The EU Council says these credits must be based on “credible activities” of greenhouse gas reduction in partner countries, in line with the Paris Agreement. However, Heck argues that existing safeguards are "insufficient" to ensure this.

“It’s a risky step backwards that undermines the principle that climate targets should drive real, domestic emission reductions,” she says.

The EU scrapped the use of international credits back in 2021 over concerns that the EU Emissions Trading Scheme was being bombarded with cheap, low-quality credits that weakened incentives to reduce emissions.

“The reintroduction of offsets severely weakens the EU’s domestic ambition by opening the door to accounting loopholes and putting the achievement of the EU’s net zero target at risk,” Heck adds.
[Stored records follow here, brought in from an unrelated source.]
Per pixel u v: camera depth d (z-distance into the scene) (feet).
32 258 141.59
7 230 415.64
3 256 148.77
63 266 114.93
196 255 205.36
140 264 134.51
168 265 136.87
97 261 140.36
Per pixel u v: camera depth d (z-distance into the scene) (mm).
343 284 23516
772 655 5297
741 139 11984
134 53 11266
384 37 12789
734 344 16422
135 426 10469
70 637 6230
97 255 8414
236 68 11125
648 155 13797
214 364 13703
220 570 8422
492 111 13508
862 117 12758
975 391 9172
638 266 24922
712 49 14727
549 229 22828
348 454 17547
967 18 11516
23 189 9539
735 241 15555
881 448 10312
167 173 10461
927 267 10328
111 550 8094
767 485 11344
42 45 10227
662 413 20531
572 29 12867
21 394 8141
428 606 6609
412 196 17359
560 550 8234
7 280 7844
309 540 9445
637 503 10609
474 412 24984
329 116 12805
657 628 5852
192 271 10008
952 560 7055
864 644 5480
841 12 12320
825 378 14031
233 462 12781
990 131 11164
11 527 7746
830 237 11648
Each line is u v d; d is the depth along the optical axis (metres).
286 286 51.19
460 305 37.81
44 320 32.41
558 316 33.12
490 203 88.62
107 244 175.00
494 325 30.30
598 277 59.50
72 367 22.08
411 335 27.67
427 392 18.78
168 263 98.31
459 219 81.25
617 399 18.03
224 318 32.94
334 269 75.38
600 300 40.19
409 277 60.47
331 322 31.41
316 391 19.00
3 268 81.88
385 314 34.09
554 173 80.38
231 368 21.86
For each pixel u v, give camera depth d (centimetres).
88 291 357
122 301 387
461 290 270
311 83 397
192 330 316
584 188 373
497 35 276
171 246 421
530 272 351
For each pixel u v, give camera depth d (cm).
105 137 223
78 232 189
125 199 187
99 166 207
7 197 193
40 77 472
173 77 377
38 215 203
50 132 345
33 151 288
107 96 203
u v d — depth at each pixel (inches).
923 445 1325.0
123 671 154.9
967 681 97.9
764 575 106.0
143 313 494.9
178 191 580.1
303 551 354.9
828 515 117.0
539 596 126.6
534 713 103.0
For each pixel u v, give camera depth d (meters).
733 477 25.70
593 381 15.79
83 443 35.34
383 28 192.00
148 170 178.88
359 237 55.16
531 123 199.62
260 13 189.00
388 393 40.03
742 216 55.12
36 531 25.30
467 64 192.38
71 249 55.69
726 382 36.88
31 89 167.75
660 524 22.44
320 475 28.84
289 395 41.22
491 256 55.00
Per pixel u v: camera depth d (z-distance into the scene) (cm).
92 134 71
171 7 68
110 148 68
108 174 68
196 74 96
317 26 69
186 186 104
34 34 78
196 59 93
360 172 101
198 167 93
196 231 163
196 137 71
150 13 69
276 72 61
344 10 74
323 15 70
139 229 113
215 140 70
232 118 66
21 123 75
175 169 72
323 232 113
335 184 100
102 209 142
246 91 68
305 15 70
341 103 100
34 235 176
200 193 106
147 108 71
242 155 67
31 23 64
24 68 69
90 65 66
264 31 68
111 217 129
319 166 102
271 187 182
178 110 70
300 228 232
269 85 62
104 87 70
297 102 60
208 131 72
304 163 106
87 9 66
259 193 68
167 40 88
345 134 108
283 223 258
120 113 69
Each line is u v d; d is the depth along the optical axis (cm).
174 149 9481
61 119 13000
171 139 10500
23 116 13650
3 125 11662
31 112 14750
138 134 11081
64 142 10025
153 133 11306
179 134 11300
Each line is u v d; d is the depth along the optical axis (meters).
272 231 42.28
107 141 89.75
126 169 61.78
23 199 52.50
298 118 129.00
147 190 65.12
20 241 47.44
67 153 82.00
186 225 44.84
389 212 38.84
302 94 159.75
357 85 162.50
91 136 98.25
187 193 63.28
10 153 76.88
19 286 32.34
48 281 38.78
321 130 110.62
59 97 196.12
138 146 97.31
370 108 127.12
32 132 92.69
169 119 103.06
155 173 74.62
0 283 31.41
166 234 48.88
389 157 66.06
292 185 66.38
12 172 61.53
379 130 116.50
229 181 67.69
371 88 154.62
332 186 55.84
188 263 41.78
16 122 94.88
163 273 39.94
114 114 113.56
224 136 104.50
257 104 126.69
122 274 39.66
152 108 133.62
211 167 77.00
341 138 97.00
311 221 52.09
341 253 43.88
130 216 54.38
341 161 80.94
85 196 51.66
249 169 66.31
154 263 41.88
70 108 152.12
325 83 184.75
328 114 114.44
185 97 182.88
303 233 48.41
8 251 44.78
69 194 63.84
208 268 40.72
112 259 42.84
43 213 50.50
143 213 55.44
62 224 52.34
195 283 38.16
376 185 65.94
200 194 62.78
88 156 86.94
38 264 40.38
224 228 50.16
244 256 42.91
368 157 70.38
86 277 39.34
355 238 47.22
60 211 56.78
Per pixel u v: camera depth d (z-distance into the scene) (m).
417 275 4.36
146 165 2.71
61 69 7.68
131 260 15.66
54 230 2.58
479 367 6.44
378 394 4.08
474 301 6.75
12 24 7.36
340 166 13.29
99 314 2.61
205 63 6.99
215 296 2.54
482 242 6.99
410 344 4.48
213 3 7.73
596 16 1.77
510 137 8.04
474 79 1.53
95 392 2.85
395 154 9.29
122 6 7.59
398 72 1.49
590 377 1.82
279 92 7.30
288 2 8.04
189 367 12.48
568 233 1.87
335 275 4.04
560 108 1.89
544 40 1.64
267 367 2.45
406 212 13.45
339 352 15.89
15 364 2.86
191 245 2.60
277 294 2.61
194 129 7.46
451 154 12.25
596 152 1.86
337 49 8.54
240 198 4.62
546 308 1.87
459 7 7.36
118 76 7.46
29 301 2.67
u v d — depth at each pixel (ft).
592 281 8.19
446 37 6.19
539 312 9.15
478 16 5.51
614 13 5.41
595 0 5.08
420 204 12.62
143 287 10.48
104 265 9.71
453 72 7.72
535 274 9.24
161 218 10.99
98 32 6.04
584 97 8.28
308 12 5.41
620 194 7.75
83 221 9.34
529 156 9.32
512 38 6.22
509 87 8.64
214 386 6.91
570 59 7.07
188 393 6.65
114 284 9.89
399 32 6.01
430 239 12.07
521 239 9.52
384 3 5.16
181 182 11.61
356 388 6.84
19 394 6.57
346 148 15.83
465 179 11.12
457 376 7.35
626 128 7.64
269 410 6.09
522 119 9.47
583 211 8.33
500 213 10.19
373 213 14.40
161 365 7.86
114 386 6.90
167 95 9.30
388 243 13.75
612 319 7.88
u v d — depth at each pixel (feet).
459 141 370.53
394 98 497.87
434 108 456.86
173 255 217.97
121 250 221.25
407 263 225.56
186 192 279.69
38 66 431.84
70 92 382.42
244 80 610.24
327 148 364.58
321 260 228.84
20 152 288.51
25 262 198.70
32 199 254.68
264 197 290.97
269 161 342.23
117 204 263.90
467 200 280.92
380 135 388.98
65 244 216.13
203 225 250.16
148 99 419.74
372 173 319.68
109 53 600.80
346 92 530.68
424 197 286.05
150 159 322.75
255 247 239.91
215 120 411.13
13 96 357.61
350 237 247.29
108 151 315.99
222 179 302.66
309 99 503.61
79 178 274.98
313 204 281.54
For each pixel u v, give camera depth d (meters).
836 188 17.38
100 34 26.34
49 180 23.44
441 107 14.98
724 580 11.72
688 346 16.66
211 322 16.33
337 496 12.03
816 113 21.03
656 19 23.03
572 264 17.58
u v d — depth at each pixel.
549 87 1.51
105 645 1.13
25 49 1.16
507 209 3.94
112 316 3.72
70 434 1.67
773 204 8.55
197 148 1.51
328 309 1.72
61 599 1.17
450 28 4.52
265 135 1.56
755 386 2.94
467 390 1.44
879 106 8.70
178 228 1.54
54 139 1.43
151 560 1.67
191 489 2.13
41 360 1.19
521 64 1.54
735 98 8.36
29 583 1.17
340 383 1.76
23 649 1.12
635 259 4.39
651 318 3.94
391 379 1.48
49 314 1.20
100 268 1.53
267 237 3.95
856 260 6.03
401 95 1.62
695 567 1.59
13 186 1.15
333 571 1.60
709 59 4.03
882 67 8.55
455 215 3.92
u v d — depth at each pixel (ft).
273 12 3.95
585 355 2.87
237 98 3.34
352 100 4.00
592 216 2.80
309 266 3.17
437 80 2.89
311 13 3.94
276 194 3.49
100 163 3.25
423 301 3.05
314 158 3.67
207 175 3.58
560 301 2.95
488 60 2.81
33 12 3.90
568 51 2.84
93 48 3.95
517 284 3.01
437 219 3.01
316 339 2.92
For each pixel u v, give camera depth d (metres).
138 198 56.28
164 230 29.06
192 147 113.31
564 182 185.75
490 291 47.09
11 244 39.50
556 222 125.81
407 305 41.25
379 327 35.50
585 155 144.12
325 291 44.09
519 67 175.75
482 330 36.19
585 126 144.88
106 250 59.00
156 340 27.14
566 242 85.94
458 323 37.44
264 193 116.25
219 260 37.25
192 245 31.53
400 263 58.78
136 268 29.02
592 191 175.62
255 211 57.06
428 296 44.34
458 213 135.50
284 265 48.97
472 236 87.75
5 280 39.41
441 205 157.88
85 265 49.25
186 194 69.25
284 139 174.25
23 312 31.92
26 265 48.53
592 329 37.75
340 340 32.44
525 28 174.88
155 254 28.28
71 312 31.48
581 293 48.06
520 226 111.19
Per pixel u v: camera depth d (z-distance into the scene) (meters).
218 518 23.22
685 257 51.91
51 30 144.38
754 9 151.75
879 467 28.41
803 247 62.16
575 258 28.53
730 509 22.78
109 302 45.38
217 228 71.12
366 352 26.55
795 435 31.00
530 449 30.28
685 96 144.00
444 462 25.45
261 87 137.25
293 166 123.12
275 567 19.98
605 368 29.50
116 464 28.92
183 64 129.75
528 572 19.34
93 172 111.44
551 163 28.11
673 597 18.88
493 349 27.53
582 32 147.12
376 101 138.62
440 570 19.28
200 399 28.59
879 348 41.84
What’s missing from the EU’s 2040 climate goal?

Climate Action Tracker warns that the EU’s 2040 climate goals lack both “clarity and ambition” when it comes to the land use sector and the trajectory after 2030.

The EU has not provided separate Land Use, Land-Use Change and Forestry (LULUCF) targets for 2035 or 2040. This sector covers emissions and removals of greenhouse gases resulting from direct human-induced land use, land-use change and forestry activities.

Carbon is sequestered by forestry and grassland, while carbon losses occur on existing cropland and natural land that is converted to cropland or settlements.

Heck argues that the lack of LULUCF targets makes it “difficult to understand” how much of the EU reductions will come from real emissions cuts versus land sinks.

Is the EU over-relying on carbon storage?

The amended climate law sets out further key elements the Commission must consider when preparing proposals for the post-2030 period. This includes EU-based permanent carbon removals (CCS) – where emissions are captured from the atmosphere and stored durably.

“In the 2040 climate target impact assessment, EU scenarios suggest hundreds of millions of tonnes of CO2 may need to be captured and stored by 2040,” Heck says.

“It’s crucial that any CCS complements deep emissions ducts rather than replacing them. Over-reliance on removals or storage risks delaying the structural transition away from fossil fuels."